━━━ Extracted data ━━━

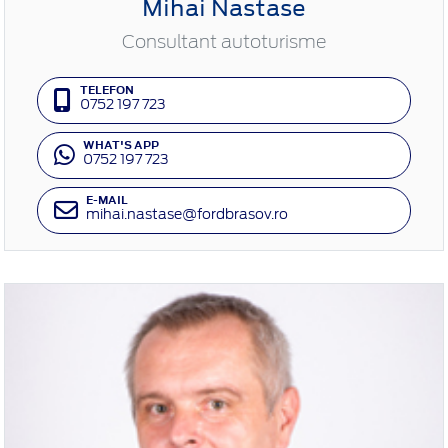
Mihai Nastase
Consultant autoturisme
TELEFON
0752 197 723
WHAT'S APP
0752 197 723
E-MAIL
mihai.nastase@fordbrasov.ro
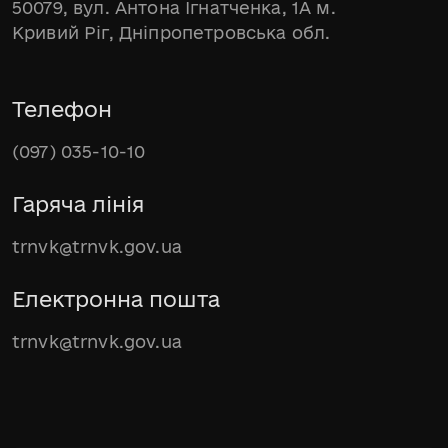
50079, вул. Антона Ігнатченка, 1А м.
Кривий Ріг, Дніпропетровська обл.
Телефон
(097) 035-10-10
Гаряча лінія
trnvk@trnvk.gov.ua
Електронна пошта
trnvk@trnvk.gov.ua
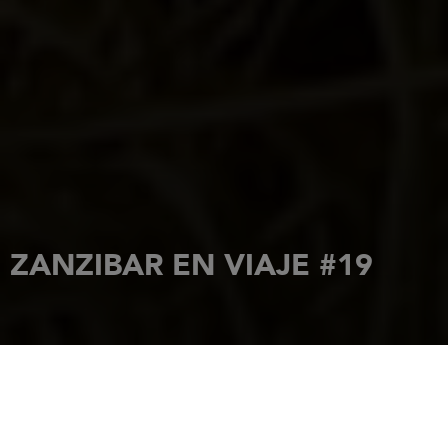
ZANZIBAR EN VIAJE #19
INICIO
NOVEDADES
ZANZIBAR EN VIAJE #19
26 marzo 2018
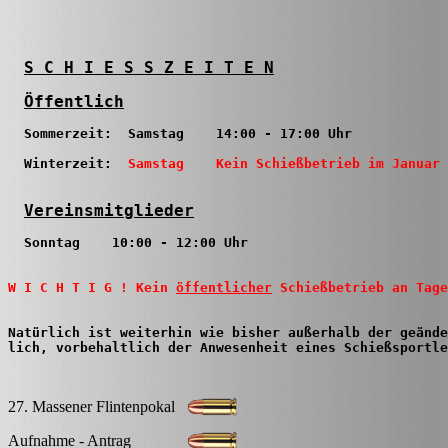
S C H I E S S Z E I T E N
Öffentlich
  Sommerzeit:  Samstag    14:00 - 17:00 Uhr

  Winterzeit:  
Samstag    Kein Schießbetrieb im Januar 
Vereinsmitglieder
  Sonntag    10:00 - 12:00 Uhr

W I C H T I G ! Kein 
öffentlicher
 Schießbetrieb an Tage
Natürlich ist weiterhin wie bisher außerhalb der geände
lich, vorbehaltlich der Anwesenheit eines Schießsportle
27. Massener Flintenpokal
Aufnahme - Antrag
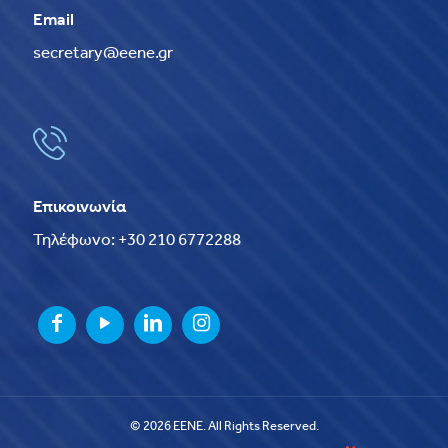
Email
secretary@eene.gr
Επικοινωνία
Τηλέφωνο: +30 210 6772288
© 2026 EENE. All Rights Reserved.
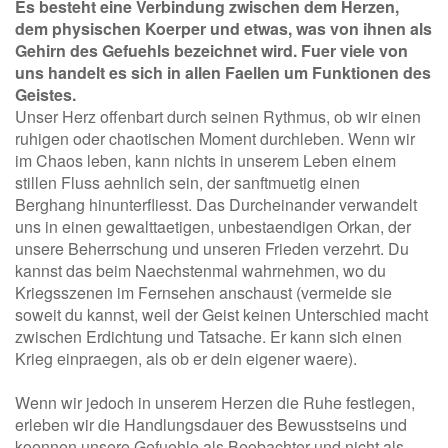
Es besteht eine Verbindung zwischen dem Herzen,
dem physischen Koerper und etwas, was von ihnen als
Gehirn des Gefuehls bezeichnet wird. Fuer viele von
uns handelt es sich in allen Faellen um Funktionen des
Geistes.
Unser Herz offenbart durch seinen Rythmus, ob wir einen
ruhigen oder chaotischen Moment durchleben. Wenn wir
im Chaos leben, kann nichts in unserem Leben einem
stillen Fluss aehnlich sein, der sanftmuetig einen
Berghang hinunterfliesst. Das Durcheinander verwandelt
uns in einen gewalttaetigen, unbestaendigen Orkan, der
unsere Beherrschung und unseren Frieden verzehrt. Du
kannst das beim Naechstenmal wahrnehmen, wo du
Kriegsszenen im Fernsehen anschaust (vermeide sie
soweit du kannst, weil der Geist keinen Unterschied macht
zwischen Erdichtung und Tatsache. Er kann sich einen
Krieg einpraegen, als ob er dein eigener waere).
Wenn wir jedoch in unserem Herzen die Ruhe festlegen,
erleben wir die Handlungsdauer des Bewusstseins und
koennen unsere Gefuehle als Beobachter und nicht als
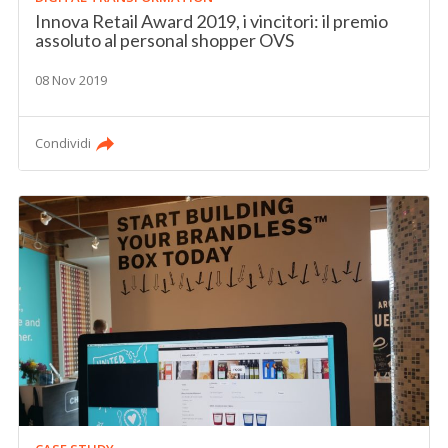
Innova Retail Award 2019, i vincitori: il premio
assoluto al personal shopper OVS
08 Nov 2019
Condividi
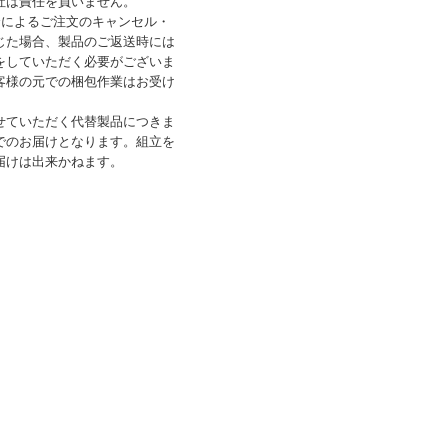
社は責任を負いません。
合によるご注文のキャンセル・
じた場合、製品のご返送時には
をしていただく必要がございま
客様の元での梱包作業はお受け
せていただく代替製品につきま
でのお届けとなります。組立を
届けは出来かねます。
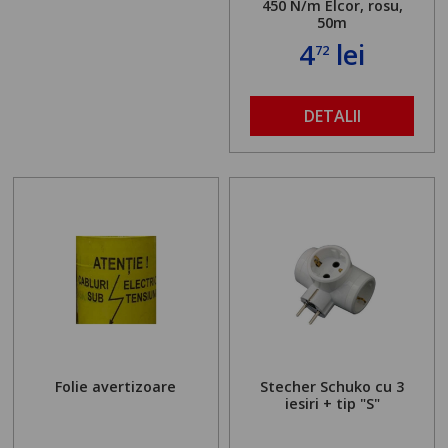
450 N/m Elcor, rosu,
50m
4
lei
72
DETALII
Folie avertizoare
Stecher Schuko cu 3
iesiri + tip "S"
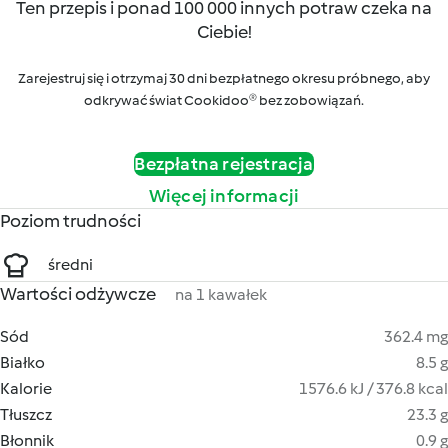
Ten przepis i ponad 100 000 innych potraw czeka na
Ciebie!
Zarejestruj się i otrzymaj 30 dni bezpłatnego okresu próbnego, aby
odkrywać świat Cookidoo® bez zobowiązań.
Bezpłatna rejestracja
Więcej informacji
Poziom trudności
średni
Wartości odżywcze
na 1 kawałek
Sód
362.4 mg
Białko
8.5 g
Kalorie
1576.6 kJ / 376.8 kcal
Tłuszcz
23.3 g
Błonnik
0.9 g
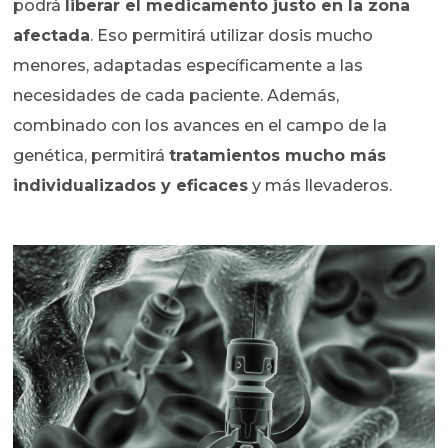
podrá
liberar el medicamento justo en la zona
afectada
. Eso permitirá utilizar dosis mucho
menores, adaptadas específicamente a las
necesidades de cada paciente. Además,
combinado con los avances en el campo de la
genética, permitirá
tratamientos mucho más
individualizados y eficaces
y más llevaderos.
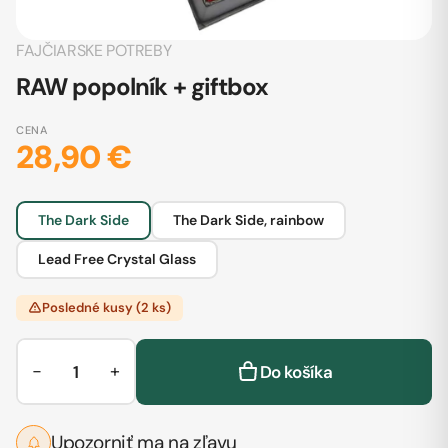
FAJČIARSKE POTREBY
RAW popolník + giftbox
CENA
28,90 €
The Dark Side
The Dark Side, rainbow
Lead Free Crystal Glass
Posledné kusy (2 ks)
−
+
Do košíka
Upozorniť ma na zľavu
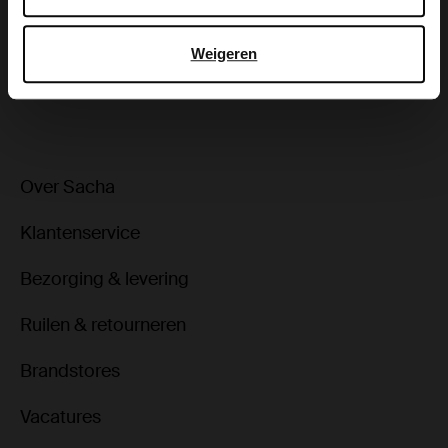
Bezorgen & retour
Weigeren
ga terug
Over Sacha
Klantenservice
Bezorging & levering
Ruilen & retourneren
Brandstores
Vacatures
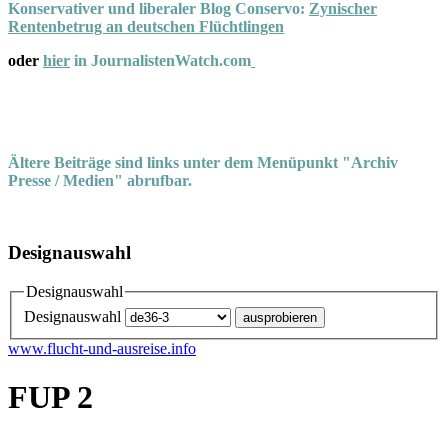
Konservativer und liberaler Blog Conservo:
Zynischer
Rentenbetrug an deutschen Flüchtlingen
oder
hier
in JournalistenWatch.com
Ältere Beiträge sind links unter dem Menüpunkt "Archiv
Presse / Medien" abrufbar.
Designauswahl
Designauswahl
Designauswahl
www.flucht-und-ausreise.info
FUP 2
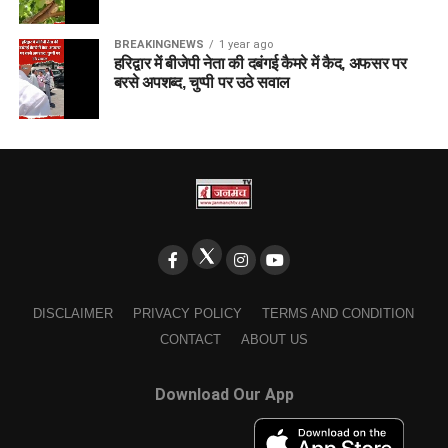
BREAKINGNEWS
1 year ago
हरिद्वार में बीजेपी नेता की दबंगई कैमरे में कैद, अफसर पर
बरसे अपशब्द, चुप्पी पर उठे सवाल
DISCLAIMER
PRIVACY POLICY
TERMS AND CONDITION
CONTACT
ABOUT US
Download Our App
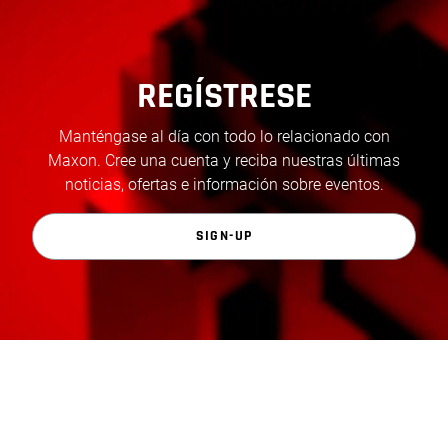
REGÍSTRESE
Manténgase al día con todo lo relacionado con
Maxon. Cree una cuenta y reciba nuestras últimas
noticias, ofertas e información sobre eventos.
SIGN-UP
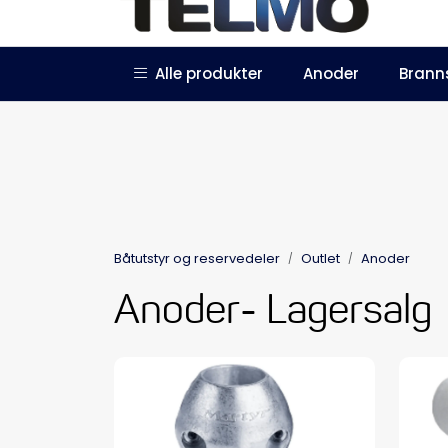
Skip to main content
|
|
Alle produkter
Anoder
Brann
Trustpilot
Forhandlersøknad
Båtutstyr og reservedeler
Outlet
Anoder
Anoder- Lagersalg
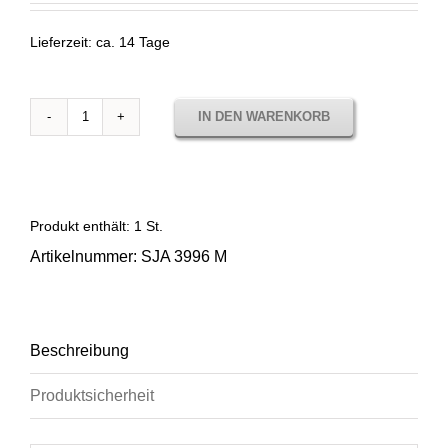
Lieferzeit:
ca. 14 Tage
IN DEN WARENKORB
Stoffmuster
Solids
Walnut
SJA
3996
Produkt enthält: 1
St.
Menge
Artikelnummer:
SJA 3996 M
Beschreibung
Produktsicherheit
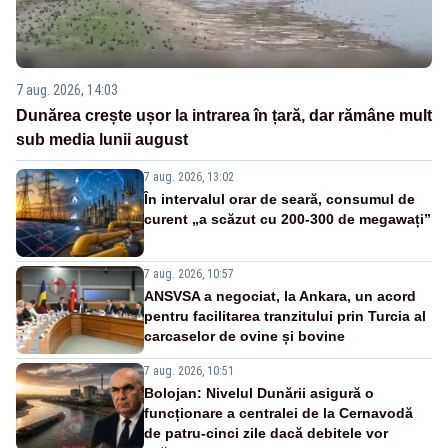
7 aug. 2026, 14:03
Dunărea crește ușor la intrarea în țară, dar rămâne mult
sub media lunii august
7 aug. 2026, 13:02
În intervalul orar de seară, consumul de
curent „a scăzut cu 200-300 de megawați”
7 aug. 2026, 10:57
ANSVSA a negociat, la Ankara, un acord
pentru facilitarea tranzitului prin Turcia al
carcaselor de ovine și bovine
7 aug. 2026, 10:51
Bolojan: Nivelul Dunării asigură o
funcționare a centralei de la Cernavodă
de patru-cinci zile dacă debitele vor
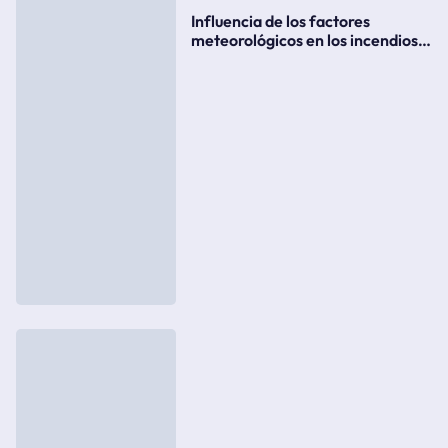
Influencia de los factores
meteorológicos en los incendios
forestales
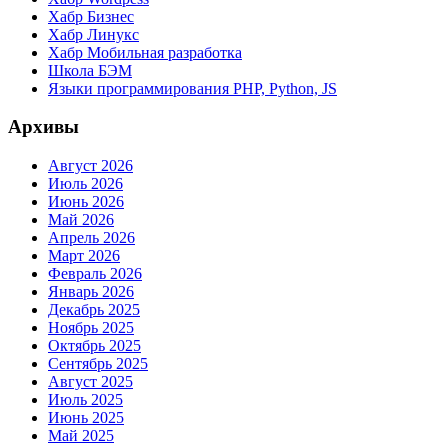
Хабр Бизнес
Хабр Линукс
Хабр Мобильная разработка
Школа БЭМ
Языки программирования PHP, Python, JS
Архивы
Август 2026
Июль 2026
Июнь 2026
Май 2026
Апрель 2026
Март 2026
Февраль 2026
Январь 2026
Декабрь 2025
Ноябрь 2025
Октябрь 2025
Сентябрь 2025
Август 2025
Июль 2025
Июнь 2025
Май 2025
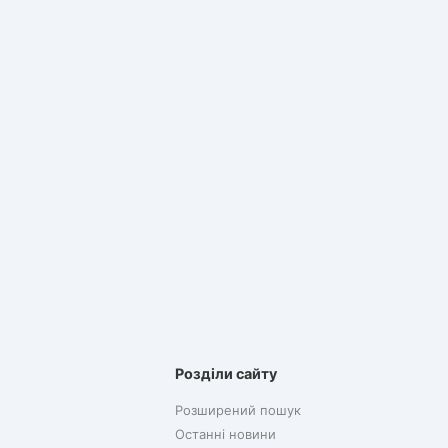
Розділи сайту
Розширений пошук
Останні новини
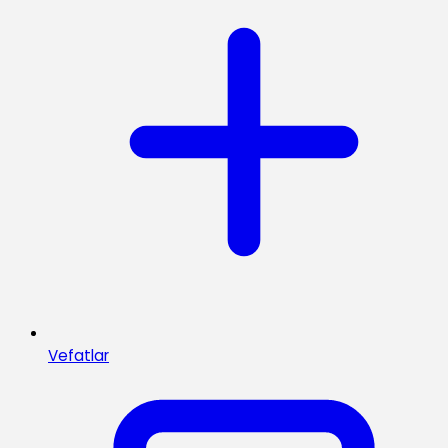
Vefatlar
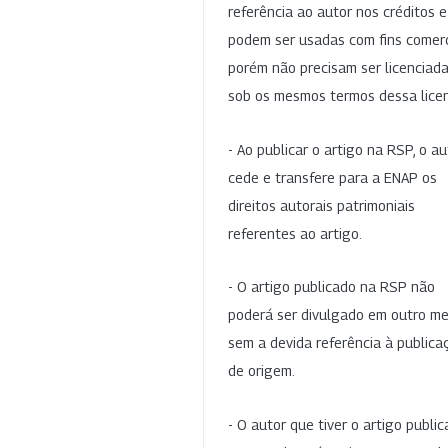
referência ao autor nos créditos 
podem ser usadas com fins comerc
porém não precisam ser licenciad
sob os mesmos termos dessa lice
- Ao publicar o artigo na RSP, o au
cede e transfere para a ENAP os
direitos autorais patrimoniais
referentes ao artigo.
- O artigo publicado na RSP não
poderá ser divulgado em outro me
sem a devida referência à publica
de origem.
- O autor que tiver o artigo publi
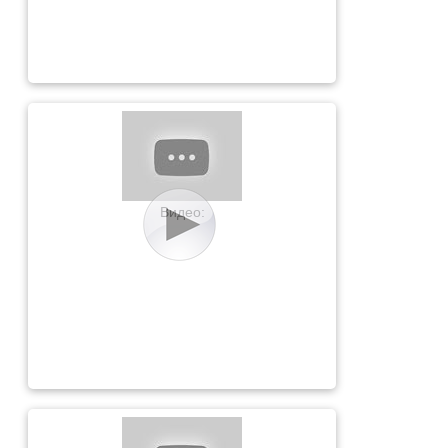
Видео:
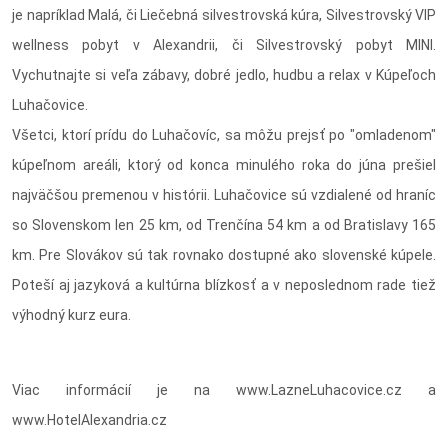
je napríklad Malá, či Liečebná silvestrovská kúra, Silvestrovský VIP
wellness pobyt v Alexandrii, či Silvestrovský pobyt MINI.
Vychutnajte si veľa zábavy, dobré jedlo, hudbu a relax v Kúpeľoch
Luhačovice.
Všetci, ktorí prídu do Luhačovíc, sa môžu prejsť po "omladenom"
kúpeľnom areáli, ktorý od konca minulého roka do júna prešiel
najväčšou premenou v histórii. Luhačovice sú vzdialené od hraníc
so Slovenskom len 25 km, od Trenčína 54 km a od Bratislavy 165
km. Pre Slovákov sú tak rovnako dostupné ako slovenské kúpele.
Poteší aj jazyková a kultúrna blízkosť a v neposlednom rade tiež
výhodný kurz eura.
Viac informácií je na www.LazneLuhacovice.cz a
www.HotelAlexandria.cz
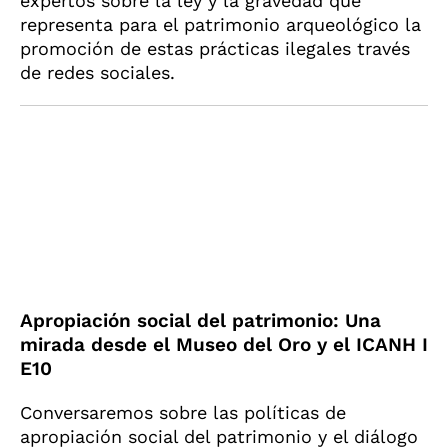
expertos sobre la ley y la gravedad que
representa para el patrimonio arqueológico la
promoción de estas prácticas ilegales través
de redes sociales.
Apropiación social del patrimonio: Una
mirada desde el Museo del Oro y el ICANH I
E10
Conversaremos sobre las políticas de
apropiación social del patrimonio y el diálogo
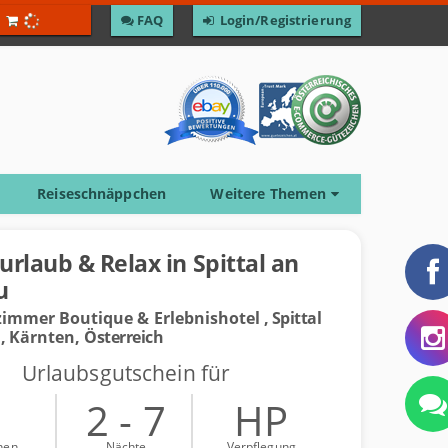
F­A­Q
Login/Registrierung
Reiseschnäppchen
Weitere Themen
urlaub & Relax in Spittal an
u
zimmer Boutique & Erlebnishotel
, Spittal
u,
Kärnten,
Österreich
Urlaubsgutschein für
2
2 - 7
HP
nen
Nächte
Verpflegung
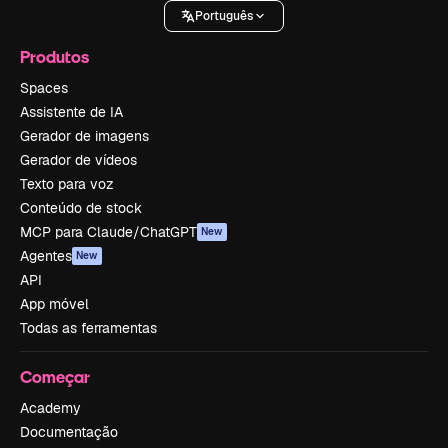
Português
Produtos
Spaces
Assistente de IA
Gerador de imagens
Gerador de vídeos
Texto para voz
Conteúdo de stock
MCP para Claude/ChatGPT
New
Agentes
New
API
App móvel
Todas as ferramentas
Começar
Academy
Documentação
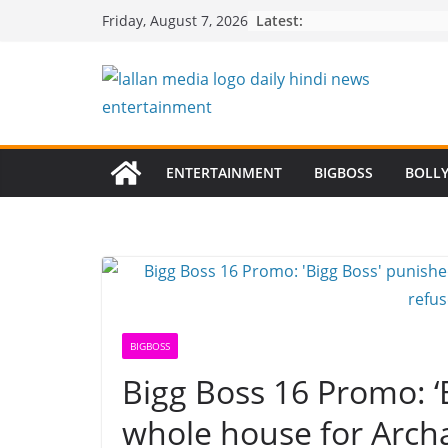
Skip
Latest:
Friday, August 7, 2026
to
content
ENTERTAINMENT
BIGBOSS
BOLL
BIGBOSS
Bigg Boss 16 Promo: ‘
whole house for Arch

━━━

▶ _Task brief_:
Quote the items word for word from their beginning through the line containing "- 12:00 Uhr", with both ends included. Leave the pictures out.

▶ _Answer section_:
Mihai Nastase
Consultant autoturisme
TELEFON
0752 197 723
WHAT'S APP
0752 197 723
E-MAIL
mihai.nastase@fordbrasov.ro
50079, вул. Антона Ігнатченка, 1А м.
Кривий Ріг, Дніпропетровська обл.
Телефон
(097) 035-10-10
Гаряча лінія
trnvk@trnvk.gov.ua
Електронна пошта
trnvk@trnvk.gov.ua
ZANZIBAR EN VIAJE #19
INICIO
NOVEDADES
ZANZIBAR EN VIAJE #19
26 marzo 2018
S C H I E S S Z E I T E N
Öffentlich
  Sommerzeit:  Samstag    14:00 - 17:00 Uhr

  Winterzeit:  
Samstag    Kein Schießbetrieb im Januar 
Vereinsmitglieder
  Sonntag    10:00 - 12:00 Uhr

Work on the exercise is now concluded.